Your instructions -
Recast all of the data below as a Markdown table with the columns "No." and "Line," giving each non-blank line its own numbered row. Omit the pictures.

** Opening Material supplied block **

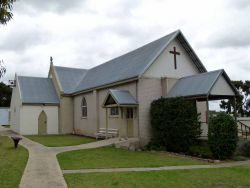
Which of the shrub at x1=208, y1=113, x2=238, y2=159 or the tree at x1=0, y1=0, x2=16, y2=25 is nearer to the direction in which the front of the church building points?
the shrub

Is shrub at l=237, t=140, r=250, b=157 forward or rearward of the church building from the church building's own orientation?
forward

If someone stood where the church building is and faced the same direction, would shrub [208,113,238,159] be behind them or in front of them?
in front

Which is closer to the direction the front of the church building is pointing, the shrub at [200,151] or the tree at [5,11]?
the shrub

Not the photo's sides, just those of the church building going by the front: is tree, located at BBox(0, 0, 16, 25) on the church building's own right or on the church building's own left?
on the church building's own right

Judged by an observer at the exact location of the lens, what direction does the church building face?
facing the viewer and to the right of the viewer
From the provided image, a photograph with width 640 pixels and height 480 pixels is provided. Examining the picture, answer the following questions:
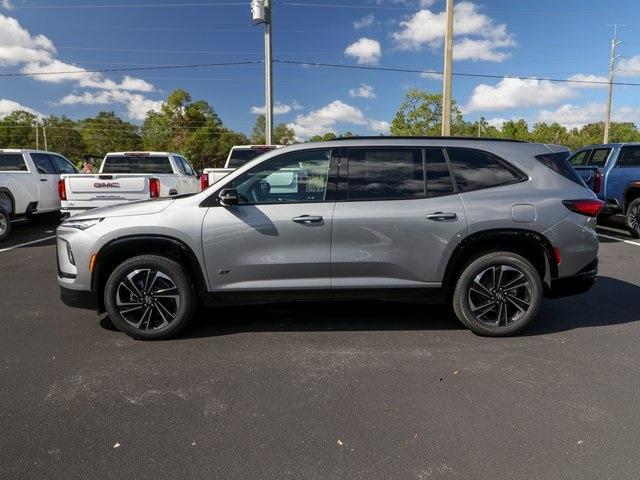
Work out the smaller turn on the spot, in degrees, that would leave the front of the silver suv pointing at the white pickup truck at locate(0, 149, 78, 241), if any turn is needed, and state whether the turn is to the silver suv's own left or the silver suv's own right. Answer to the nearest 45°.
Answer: approximately 45° to the silver suv's own right

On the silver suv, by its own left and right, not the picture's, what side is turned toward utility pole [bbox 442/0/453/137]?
right

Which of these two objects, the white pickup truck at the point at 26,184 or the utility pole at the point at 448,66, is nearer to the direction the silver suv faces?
the white pickup truck

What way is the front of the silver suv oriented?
to the viewer's left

** Closing Material supplied block **

Solution -
| No. | Line |
|---|---|
| 1 | Which of the shrub at x1=208, y1=113, x2=238, y2=159 or the tree at x1=0, y1=0, x2=16, y2=25 is nearer to the direction in which the front of the church building points? |
| 2 | the shrub |
| 3 | Is shrub at l=237, t=140, r=250, b=157 forward or rearward of the church building from the church building's own orientation? |
| 4 | forward |
| 5 | If someone stood where the church building is and faced the same direction, would shrub [208,113,238,159] be behind them or in front of them? |
| 6 | in front |
| 7 | Which is closer to the direction the front of the church building is pointing, the shrub at [200,151] or the tree at [5,11]? |
| 8 | the shrub |
| 9 | Not the photo's sides, just those of the church building going by the front: is tree, located at BBox(0, 0, 16, 25) on the church building's own right or on the church building's own left? |
| 10 | on the church building's own right |
| 11 | Judged by an observer at the exact location of the lens, what direction does the church building face? |
| 12 | facing the viewer and to the right of the viewer |
| 13 | From the provided image, a photograph with width 640 pixels and height 480 pixels is provided. Examining the picture, answer the following questions: |
| 14 | Work out the smaller turn on the spot, in degrees, that would leave the front of the silver suv pointing at the white pickup truck at locate(0, 149, 78, 241), if any turn is needed, and state whether the turn is to the silver suv's own left or the silver suv's own right. Answer to the nearest 45°. |
| 15 | Answer: approximately 45° to the silver suv's own right |
| 16 | On the silver suv, by its own left and right, not the picture's, what side is turned toward utility pole [bbox 442/0/453/137]? |
| 17 | right |
| 18 | Which of these two objects, the white pickup truck at the point at 26,184 or the utility pole at the point at 448,66, is nearer to the direction the silver suv faces? |
| 19 | the white pickup truck |
| 20 | What way is the front of the silver suv oriented? |
| 21 | to the viewer's left |